Citation for the Award

The ability to distinguish between self and non-self is a fundamental principle that is apparent　in all forms of life. For example, in microbes, restriction enzymes cleave foreign DNA to protect the microbes, and the CRISPR-Cas system remembers the genetic information of foreign substances and attacks them; plants have a self/non-self recognition mechanism that maintains diversity by controlling which pollen is accepted; and in animals, the removal of dead cells and rejection of transplanted organs are based on similar principles of recognition. The ability to distinguish between self and other is also an important factor at the level of social behavior and groups. It is essential for living organisms to be able to accurately distinguish between themselves and disease-causing pathogens such as bacteria and viruses, and that is how immune systems – the body’s defense mechanism – function effectively.

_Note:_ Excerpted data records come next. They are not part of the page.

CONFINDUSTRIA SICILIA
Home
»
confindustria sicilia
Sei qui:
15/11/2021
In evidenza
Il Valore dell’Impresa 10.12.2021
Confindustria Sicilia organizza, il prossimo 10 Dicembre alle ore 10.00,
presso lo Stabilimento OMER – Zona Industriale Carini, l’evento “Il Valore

However, for a long time it was unclear what molecular mechanisms enabled living organisms to identify pathogens and immediately initiate defensive responses. The innate immune system plays a crucial role here as the body's first line of defense, responding immediately to pathogen invasion to prevent the spread of infection even when antibodies are absent. A fundamental challenge for immunologists to solve was how the innate immune system recognizes pathogen-derived nucleic acids such as DNA and RNA (molecules carrying genetic information) as foreign substances. Professor Shizuo Akira and Professor Zhijian Chen provided a definitive answer to this difficult question. The two scientists successively identified the key innate immune system molecular sensors for nucleic acid recognition (i.e. the receptor proteins that detect foreign substances) and the downstream signaling pathways. Their research has completely revolutionized our overall understanding of innate immunity and has directly contributed to the clarification of the pathogenesis of autoimmune diseases and to the development of new vaccines and immunotherapies.

Akira’s research into toll-like receptors (TLRs), a class of receptors that are responsible for innate immunity in mammals, led to his discovery of TLR9 (2000), which recognizes bacterial DNA-specific unmethylated CpG sequences, and TLR7 (2002), which recognizes viral RNA. Through his work he was able to demonstrate for the first time how innate immunity directly recognizes nucleic acids to induce a defense response during early infection. In addition, he was able to clarify the function of RIG-I-like receptors (RIG-I and MDA5), which are cytoplasmic pattern recognition receptors that detect viral RNA, and show that they are essential for the production of type-I interferons (the primary pathway in antiviral response). He also discovered that intracellular DNA induces immune responses independently of TLRs, which laid the foundation for research into the part of the DNA response system later determined to be the cGAS pathway. These discoveries have been applied widely in research into autoimmune diseases and in the development of vaccine adjuvants (ingredients added to vaccines to enhance immune response), and made a significant contribution to the successful development of mRNA vaccines.

In 2005, Chen identified the mitochondrial antiviral signaling protein (MAVS), a protein that transmits antiviral signals in response to infection by a virus, and systematically clarified the pathway that leads from the detection of intracellular RNA to the production of type-I interferons. He also discovered the sensor molecule that directly senses cytoplasmic DNA in 2013, cGAS (cyclic GMP-AMP synthase), in addition to its second messenger reaction product cGAMP (cyclic GMP-AMP), and the downstream “stimulator of interferon genes” or STING pathway that regulates the response. This revealed the fundamental principles underlying the defense mechanism against infection by DNA viruses, and researchers are now exploring how they can be applied in cancer immunotherapy. Remarkably, a cGAS-like DNA recognition system called the cyclic-oligonucleotide-based anti-phage signaling system (CBASS) was recently found to exist in bacteria, demonstrating that nucleic acid recognition mechanisms are an evolutionarily conserved and universal innate immune strategy.

The complementary research of these two professors has opened new frontiers in the unexplored field of nucleic acid recognition in innate immunity, and broken new ground in infectious disease research, immunology, and vaccine technology.

It is for these reasons that we believe the achievements of Professor Shizuo Akira and Professor Zhijian Chen make them worthy of recognition as the recipients of the 2026 Japan Prize honoring achievements in the field of Life Sciences.